Imagine a future team of archaeologists, excavating traces of TV studios and offices and coffee shops. Would they be able to identify small clues from the particles, recognising what we did here? When everything is squashed into matter, what human deeds linger? 

She looks to the calcium carbonate canvases nearby. They’ve experienced a similar process. Calcium carbonate used to be bones and teeth and snails and eggs; a powder that has had multiple lives. Living, breathing things, now dry and long dead. Add liquid and slather it onto a flat surface, and it moves and shrinks and dries into a smooth porcelain. With time, this new object has become a sharp rectangle of hard cream; a surface of tectonic plates and chaos and condensed history. Hairline fractures pucker through. This is calcium set into something unpredictable; a tension of cracks finding their own way out of thin layers of cautiously applied paste. Dead matter, reborn.

In a game of one-upmanship, the darker, grittier earth she holds in her cupped hands will be tougher to manipulate. Fighting against the trowel, the cement will dry into a bruised, sandy block. She’ll make three in a row – a triptych that echoes an Assyrian relief, remembering the ruins before reconstruction; a snapshot of the in-between, of the war between old and new.  

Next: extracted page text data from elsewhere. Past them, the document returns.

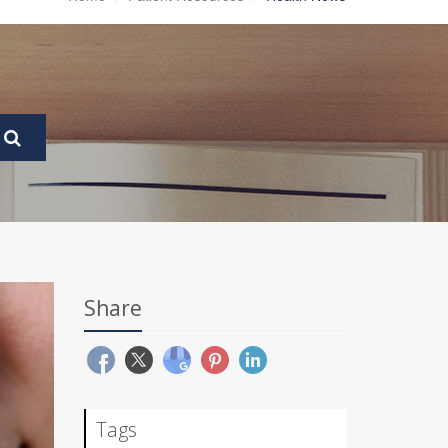
Share
Tags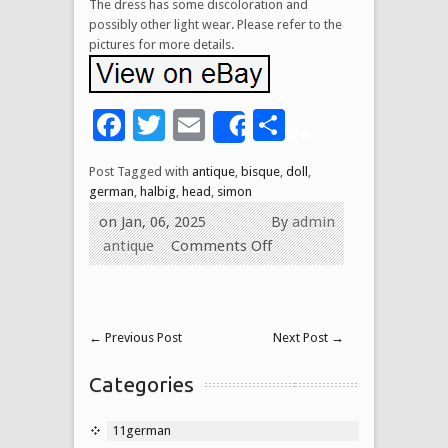
The dress has some discoloration and
possibly other light wear. Please refer to the
pictures for more details.
Facebook
Twitter
Email
Share
Share
Post Tagged with
antique
,
bisque
,
doll
,
german
,
halbig
,
head
,
simon
on Jan, 06, 2025
By
admin
antique
Comments Off
←
Previous Post
Next Post
→
Categories
11german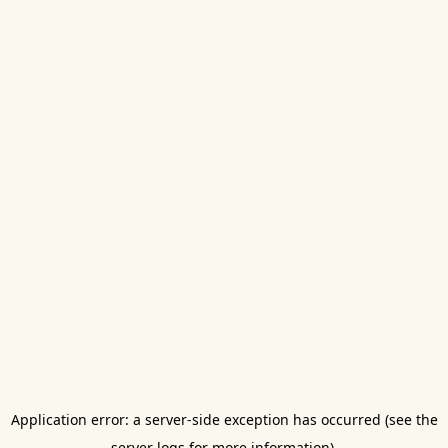
Application error: a server-side exception has occurred (see the
server logs for more information).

She’ll make another, smaller canvas in a shock of opulent gold. A tribute to the past and a beacon of hope. It’ll hover high up, out of reach, at the shoulder of the three. A base of lamp black pigment – ground coal – will give the entity an unexpected depth and texture. From the floor, it’ll look like a far-away obelisk dipped in liquid gold; the ash will fall away, revealing an improbable, floating structure; an orbital city gleaming in the light.
 
From cupped hands, a speculative future will emerge.

A note from the author: the protagonist, ‘She’, could be Susan or me. After spending time at Ground Evolution, HOME Manchester, and at Susan’s Salford studio, I found myself visualising how it felt to make her canvases. To be her, with different materials and processes and tools, patiently applying layer after layer after layer of handmade paint. Waiting. Thinking about origin stories, visual memory, and possible futures; and what these artworks might carry with them once they’re ‘finished’ and have broken free.